Bernie Sanders did his best to try to downplay the notion that he's not on the same side as the Black Lives Matter protesters that interrupted the forum at Netroots Nation last week.
July 26, 2015

Bernie Sanders did his best to try to downplay the notion that he's not on the same side as the Black Lives Matter protesters that interrupted the forum at Netroots Nation last week on this Sunday's Meet the Press.

TODD: I want to play a clip where you had sort of a reaction last week at Netroots Nation and a confrontation with the Black Lives Matter protest.

SANDERS: I didn't have a confrontation. What I had was, I was there to speak about immigration reform and some people started disrupting the meeting, and the issue that they raised was in fact a very important issue about Black Lives Matter, about Sandra Bland, about black people getting yanked out of, in this case with Sandra Bland, getting yanked out of an automobile, thrown to the ground and ending up dead three days later because of a minor traffic violation.

So this is a very important issue, and issue of concern that I strongly share.

TODD: Well I guess, there were some people who felt you were being too dismissive of the protesters...

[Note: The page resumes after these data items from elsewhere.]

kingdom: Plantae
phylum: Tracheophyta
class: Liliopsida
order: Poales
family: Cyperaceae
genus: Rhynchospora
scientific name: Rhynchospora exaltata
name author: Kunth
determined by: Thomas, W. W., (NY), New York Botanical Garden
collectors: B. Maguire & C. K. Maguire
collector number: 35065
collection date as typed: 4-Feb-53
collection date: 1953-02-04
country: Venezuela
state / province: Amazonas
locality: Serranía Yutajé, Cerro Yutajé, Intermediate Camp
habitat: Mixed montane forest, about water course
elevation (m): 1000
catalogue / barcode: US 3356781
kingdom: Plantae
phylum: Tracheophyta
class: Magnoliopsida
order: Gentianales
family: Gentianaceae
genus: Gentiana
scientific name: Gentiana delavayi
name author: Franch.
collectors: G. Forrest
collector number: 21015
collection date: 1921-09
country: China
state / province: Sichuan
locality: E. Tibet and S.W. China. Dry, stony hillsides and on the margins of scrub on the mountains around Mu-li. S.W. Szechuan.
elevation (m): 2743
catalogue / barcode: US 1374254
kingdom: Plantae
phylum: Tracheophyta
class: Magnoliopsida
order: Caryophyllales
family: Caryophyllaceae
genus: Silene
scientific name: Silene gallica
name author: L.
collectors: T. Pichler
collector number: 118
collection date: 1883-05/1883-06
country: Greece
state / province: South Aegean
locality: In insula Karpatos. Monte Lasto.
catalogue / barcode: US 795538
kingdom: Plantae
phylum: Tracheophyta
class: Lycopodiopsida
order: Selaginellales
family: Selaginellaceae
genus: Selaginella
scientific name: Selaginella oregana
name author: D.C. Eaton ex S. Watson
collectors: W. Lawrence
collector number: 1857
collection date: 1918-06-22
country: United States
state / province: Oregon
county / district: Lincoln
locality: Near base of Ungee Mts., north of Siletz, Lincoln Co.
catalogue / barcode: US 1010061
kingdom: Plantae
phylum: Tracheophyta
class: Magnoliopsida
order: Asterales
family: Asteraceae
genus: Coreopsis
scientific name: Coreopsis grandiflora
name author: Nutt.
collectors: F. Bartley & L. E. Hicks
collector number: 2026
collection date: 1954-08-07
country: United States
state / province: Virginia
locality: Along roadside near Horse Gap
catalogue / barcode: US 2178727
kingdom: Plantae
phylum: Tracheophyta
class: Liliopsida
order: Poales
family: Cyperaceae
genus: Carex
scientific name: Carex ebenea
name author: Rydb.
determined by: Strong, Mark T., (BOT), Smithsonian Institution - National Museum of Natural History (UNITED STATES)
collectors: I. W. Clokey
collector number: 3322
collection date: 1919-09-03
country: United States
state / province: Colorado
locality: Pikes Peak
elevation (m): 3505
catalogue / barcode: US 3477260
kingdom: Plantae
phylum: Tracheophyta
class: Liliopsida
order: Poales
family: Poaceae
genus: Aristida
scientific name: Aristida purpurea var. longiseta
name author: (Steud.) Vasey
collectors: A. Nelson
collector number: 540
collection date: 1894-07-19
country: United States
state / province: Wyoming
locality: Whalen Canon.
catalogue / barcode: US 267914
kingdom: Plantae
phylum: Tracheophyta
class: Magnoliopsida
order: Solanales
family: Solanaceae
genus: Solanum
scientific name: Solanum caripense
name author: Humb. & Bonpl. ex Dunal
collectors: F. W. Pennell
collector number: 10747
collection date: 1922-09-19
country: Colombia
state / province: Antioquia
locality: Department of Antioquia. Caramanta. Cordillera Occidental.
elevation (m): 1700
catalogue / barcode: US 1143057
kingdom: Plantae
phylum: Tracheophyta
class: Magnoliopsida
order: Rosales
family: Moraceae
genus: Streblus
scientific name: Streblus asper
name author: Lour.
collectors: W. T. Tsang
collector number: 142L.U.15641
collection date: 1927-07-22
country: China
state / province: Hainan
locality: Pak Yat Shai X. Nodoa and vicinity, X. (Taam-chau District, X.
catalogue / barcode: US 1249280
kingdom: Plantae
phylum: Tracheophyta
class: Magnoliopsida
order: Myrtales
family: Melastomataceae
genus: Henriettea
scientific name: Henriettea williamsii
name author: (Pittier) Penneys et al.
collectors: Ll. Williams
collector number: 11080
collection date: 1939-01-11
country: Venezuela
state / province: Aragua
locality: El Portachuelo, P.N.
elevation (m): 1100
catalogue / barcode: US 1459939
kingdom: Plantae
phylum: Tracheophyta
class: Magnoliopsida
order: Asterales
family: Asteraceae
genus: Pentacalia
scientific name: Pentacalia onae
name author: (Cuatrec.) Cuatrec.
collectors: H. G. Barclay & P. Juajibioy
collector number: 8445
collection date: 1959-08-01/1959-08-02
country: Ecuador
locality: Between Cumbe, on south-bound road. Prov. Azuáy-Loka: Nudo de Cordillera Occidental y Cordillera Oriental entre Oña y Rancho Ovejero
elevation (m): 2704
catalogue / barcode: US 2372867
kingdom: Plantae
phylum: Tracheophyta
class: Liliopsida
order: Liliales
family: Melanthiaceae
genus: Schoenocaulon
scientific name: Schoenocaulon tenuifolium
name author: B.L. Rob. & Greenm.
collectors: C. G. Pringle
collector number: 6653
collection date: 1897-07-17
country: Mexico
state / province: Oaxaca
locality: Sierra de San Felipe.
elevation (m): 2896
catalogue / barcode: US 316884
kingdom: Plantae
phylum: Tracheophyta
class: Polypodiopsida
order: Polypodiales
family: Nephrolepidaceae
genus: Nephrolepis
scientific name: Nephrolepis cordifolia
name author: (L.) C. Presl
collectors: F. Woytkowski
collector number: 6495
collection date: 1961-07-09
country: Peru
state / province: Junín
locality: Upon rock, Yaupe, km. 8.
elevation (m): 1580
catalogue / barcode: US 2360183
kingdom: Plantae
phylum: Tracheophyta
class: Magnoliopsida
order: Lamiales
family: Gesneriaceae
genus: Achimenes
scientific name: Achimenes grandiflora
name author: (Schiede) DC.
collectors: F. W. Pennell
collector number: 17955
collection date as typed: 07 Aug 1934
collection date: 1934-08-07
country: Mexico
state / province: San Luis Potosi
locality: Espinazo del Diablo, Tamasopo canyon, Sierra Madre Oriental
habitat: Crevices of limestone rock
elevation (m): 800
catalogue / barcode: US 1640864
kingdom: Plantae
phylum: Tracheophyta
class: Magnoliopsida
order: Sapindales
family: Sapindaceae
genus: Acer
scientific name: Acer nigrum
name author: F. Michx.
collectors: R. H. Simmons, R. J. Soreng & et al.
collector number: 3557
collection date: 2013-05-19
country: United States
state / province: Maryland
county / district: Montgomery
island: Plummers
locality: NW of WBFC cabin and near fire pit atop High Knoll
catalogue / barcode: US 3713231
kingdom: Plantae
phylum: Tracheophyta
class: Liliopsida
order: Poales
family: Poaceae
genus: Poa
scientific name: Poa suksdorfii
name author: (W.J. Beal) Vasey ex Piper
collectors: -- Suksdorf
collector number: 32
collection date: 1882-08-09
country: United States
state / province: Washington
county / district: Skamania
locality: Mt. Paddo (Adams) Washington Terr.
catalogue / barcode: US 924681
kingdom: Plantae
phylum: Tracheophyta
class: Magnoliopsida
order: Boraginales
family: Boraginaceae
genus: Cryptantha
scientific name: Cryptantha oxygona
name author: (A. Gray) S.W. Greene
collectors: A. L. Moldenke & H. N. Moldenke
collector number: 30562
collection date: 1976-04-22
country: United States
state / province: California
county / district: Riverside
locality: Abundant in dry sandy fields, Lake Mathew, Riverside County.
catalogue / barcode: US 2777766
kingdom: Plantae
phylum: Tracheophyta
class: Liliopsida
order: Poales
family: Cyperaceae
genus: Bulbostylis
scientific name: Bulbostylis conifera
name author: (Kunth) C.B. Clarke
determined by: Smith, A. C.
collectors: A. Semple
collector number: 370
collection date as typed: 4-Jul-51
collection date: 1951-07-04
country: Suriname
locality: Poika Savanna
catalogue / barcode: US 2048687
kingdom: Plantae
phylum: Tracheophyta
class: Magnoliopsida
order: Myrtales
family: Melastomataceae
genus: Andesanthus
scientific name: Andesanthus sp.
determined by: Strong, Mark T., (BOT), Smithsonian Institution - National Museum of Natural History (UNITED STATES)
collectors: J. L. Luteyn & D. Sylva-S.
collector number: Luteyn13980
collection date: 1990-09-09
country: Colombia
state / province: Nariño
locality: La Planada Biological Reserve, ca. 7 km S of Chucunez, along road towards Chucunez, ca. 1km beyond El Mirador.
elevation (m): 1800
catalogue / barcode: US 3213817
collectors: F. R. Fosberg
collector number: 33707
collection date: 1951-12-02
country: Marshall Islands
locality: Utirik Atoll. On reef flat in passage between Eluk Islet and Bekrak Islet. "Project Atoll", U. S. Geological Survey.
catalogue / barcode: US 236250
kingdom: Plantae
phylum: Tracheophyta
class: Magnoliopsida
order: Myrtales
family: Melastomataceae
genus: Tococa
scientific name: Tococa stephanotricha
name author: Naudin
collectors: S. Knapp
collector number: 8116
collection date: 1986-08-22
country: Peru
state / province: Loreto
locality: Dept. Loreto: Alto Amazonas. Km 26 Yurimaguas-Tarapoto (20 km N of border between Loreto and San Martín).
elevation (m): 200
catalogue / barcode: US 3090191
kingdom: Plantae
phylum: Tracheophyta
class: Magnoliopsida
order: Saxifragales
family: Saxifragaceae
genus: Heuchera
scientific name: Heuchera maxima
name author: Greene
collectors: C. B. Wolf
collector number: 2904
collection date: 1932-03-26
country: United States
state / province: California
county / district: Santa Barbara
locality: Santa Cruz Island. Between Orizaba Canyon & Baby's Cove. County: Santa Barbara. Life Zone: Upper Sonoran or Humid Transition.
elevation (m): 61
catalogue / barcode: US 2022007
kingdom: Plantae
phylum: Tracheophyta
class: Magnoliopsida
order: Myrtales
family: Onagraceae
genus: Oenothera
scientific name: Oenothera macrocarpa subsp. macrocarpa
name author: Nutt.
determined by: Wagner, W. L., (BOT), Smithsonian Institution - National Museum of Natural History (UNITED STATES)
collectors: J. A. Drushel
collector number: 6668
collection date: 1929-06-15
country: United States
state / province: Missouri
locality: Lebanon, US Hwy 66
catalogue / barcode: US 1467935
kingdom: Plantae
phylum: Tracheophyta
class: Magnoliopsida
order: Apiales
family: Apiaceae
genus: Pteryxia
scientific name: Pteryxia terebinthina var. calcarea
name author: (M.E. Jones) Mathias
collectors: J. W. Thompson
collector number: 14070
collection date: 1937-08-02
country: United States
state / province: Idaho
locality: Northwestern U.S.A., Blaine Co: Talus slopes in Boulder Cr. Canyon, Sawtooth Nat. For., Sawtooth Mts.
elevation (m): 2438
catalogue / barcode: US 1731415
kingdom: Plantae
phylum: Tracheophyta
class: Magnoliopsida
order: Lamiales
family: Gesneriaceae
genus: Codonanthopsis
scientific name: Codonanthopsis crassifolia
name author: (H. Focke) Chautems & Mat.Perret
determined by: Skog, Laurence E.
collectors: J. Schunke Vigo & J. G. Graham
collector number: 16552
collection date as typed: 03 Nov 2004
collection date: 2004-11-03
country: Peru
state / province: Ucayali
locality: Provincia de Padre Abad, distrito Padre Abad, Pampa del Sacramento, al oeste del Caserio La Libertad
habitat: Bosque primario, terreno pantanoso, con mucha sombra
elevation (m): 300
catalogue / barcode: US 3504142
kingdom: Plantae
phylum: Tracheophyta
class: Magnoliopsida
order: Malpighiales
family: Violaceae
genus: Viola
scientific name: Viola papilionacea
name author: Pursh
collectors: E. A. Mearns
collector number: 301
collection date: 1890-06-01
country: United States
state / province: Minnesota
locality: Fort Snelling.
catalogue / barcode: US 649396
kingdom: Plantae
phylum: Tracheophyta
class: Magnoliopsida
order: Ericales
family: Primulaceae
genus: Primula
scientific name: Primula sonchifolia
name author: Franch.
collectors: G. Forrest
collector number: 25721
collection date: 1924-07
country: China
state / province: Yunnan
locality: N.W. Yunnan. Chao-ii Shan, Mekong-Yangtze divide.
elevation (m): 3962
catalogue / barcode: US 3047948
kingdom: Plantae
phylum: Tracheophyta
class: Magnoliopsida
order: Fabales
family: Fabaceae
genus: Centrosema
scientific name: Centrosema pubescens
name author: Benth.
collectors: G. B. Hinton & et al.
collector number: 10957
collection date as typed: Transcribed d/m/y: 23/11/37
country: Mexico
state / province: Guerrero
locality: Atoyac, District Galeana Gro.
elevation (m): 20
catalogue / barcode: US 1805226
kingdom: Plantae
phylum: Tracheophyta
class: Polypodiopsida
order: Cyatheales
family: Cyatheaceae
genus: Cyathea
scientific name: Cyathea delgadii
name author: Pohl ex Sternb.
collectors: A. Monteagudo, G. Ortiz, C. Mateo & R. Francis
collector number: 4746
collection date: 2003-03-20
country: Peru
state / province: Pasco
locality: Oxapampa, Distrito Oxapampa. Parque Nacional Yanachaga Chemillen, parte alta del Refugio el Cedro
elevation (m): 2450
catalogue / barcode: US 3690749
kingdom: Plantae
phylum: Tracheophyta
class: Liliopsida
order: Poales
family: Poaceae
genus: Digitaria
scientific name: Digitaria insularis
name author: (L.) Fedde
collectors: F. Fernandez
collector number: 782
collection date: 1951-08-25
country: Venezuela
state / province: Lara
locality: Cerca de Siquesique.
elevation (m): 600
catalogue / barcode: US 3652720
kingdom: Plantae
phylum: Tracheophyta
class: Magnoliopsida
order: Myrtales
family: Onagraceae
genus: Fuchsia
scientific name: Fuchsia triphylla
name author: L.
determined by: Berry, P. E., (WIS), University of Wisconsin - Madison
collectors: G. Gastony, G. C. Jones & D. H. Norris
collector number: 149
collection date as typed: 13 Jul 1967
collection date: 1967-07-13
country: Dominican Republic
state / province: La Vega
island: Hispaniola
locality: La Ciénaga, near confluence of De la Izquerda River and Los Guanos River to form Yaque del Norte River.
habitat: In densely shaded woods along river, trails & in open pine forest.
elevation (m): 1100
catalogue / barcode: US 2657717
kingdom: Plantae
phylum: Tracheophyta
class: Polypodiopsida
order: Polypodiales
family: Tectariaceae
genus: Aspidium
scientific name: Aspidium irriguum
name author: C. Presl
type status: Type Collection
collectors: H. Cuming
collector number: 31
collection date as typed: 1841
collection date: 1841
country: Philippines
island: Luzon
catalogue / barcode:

SANDERS: No, I was not dismissive. I've been involved in the Civil Rights movement all of my life and I believe that we have to deal with this issue of institutional racism and this is what I also believe, in speaking to the SCLC last night, this is what I quoted. Martin Luther King, when he died, when he was assassinated, understood and was working on a poor people's march. We have to end institutional racism, but we have to deal with the reality that fifty percent of young black kids are unemployed, that we have massive poverty in America, in our country and we have an unsustainable level of income and wealth inequality.

Sanders also responded to the criticism that his answers are always economic injustice and that institutional racism is a separate problem.

SANDERS: They are parallel problems. They are absolutely correct, but as Martin Luther King Jr. told us, you have to address both. We have to rid this country of racism as we saw in Charleston, S.C. a few weeks ago. A guy motivated by hate groups who goes out and kills black people because they're black. Sandra Bland being yanked of her car, dying three days later, for what? For a minor traffic violation. But my view is that we have got to deal with the fact that the middle class in this country is disappearing, that we have millions of people working for wages that are much too low, impacts everybody, impacts the African American community even more.

Those are issues that do have to be dealt with, just at the same time as we deal with institutional racism.